How about trips done through private cars? I don’t know how they will gradually ramp this up, but they will – the clamor of car owners would be too persistent. After all, 99% of mobility decision-makers in this country are car users. For all intents and purposes, the entire fleet will be back. Even if we add a driver-only policy, or a single-passenger policy, it won’t make a huge change – the average usage of private cars is 1.2 pax or less; majority are driver-only. So, we are looking at a worse situation where cars go back to normal while public transportation, already underprovided and discriminated before the pandemic, will become more difficult.
But what can we do? What will we do? Last week, we wrote about COVID-19 and Inclusive Mobility, and how administrators automatically stopped public transportation when ECQ was implemented. Public cars were still allowed, for a time, until these were somewhat curtailed because of the induced traffic.
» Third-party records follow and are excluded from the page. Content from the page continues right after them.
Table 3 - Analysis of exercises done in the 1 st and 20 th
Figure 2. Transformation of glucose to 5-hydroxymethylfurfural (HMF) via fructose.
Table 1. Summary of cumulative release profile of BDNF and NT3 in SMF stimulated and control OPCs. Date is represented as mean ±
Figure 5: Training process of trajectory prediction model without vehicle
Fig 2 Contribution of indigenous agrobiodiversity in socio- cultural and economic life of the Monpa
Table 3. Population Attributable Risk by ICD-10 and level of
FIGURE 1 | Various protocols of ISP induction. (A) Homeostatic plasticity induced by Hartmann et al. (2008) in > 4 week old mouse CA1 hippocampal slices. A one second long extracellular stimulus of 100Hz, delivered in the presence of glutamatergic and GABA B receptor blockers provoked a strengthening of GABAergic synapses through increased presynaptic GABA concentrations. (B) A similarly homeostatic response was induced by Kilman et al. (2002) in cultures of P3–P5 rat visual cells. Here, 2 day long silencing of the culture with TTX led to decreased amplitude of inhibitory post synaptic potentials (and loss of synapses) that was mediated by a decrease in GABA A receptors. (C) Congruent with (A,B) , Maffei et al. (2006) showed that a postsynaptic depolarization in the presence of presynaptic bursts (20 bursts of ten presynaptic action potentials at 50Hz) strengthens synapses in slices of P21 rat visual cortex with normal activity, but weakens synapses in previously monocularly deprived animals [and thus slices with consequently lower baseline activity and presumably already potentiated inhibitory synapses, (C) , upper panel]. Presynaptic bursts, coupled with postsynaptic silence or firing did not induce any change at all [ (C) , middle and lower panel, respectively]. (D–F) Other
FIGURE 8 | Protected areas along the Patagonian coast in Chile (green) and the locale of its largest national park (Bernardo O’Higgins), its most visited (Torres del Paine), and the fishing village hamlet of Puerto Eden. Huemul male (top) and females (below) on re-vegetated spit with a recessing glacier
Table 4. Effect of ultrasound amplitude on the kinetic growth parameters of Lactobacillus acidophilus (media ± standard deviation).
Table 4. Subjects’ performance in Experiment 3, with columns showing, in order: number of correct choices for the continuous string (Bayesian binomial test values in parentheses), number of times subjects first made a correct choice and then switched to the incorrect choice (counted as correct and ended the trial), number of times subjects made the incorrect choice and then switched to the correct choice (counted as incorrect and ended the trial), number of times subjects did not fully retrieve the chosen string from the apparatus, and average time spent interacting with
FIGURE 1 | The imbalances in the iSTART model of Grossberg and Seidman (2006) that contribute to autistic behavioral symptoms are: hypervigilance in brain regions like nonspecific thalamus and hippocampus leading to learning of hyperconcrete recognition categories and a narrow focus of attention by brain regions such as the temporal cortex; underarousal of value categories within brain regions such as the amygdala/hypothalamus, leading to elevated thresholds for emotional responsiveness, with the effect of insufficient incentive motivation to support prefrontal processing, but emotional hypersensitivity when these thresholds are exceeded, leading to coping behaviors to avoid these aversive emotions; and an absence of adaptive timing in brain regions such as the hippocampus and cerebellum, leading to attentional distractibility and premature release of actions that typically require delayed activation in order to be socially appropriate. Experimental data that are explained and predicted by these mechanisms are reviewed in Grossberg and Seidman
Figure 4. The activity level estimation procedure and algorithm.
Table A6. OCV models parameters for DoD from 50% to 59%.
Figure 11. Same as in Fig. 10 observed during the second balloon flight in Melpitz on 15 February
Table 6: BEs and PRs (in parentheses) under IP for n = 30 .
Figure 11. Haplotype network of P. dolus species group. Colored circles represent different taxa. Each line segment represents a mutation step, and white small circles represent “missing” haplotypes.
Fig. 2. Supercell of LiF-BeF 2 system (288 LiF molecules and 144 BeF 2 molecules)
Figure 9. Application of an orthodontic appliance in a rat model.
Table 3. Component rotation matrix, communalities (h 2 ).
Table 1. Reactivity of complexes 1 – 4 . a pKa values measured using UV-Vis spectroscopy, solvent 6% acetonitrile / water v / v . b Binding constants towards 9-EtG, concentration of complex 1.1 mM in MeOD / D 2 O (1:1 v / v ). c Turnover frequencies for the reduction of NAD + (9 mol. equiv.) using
The medical reason is understandable, but it disenfranchised the majority, over 80%, who don’t own cars! --letting them walk and making them suffer more than they already did in the first place. While the state is responsible for the people’s well-being, it also has a responsibility for its mobility, for all and not a select exclusive few!
The dilemma is the same for lockdown scenarios as well as the post-COVID-19 new normal. Until after a vaccine comes, and even after the next pandemic which will surely come, social distancing, and masks, will become the norm. That means that mass transportation as we know it may not be in the same form in the future. But whether in a pandemic or in the future new normal, mass transportation is still indispensable in a stratified society where less than a sixth own cars. The state has to device a way to sustain it, more judiciously by subsidizing it, the same way as it has been grossly subsidizing cars in the entire past (only a few people realize cars are the most subsidized form of mobility).
Maybe the pandemic will pave the way for mobility to be truly inclusive. It’s just right that the world realizes the undemocratic and discriminating way it looks at how people move. We see the world through our own eyes, but sadly, transport laws and policies are made by those who own cars. We hope the coronavirus pandemic will lead us into a better inclusive future.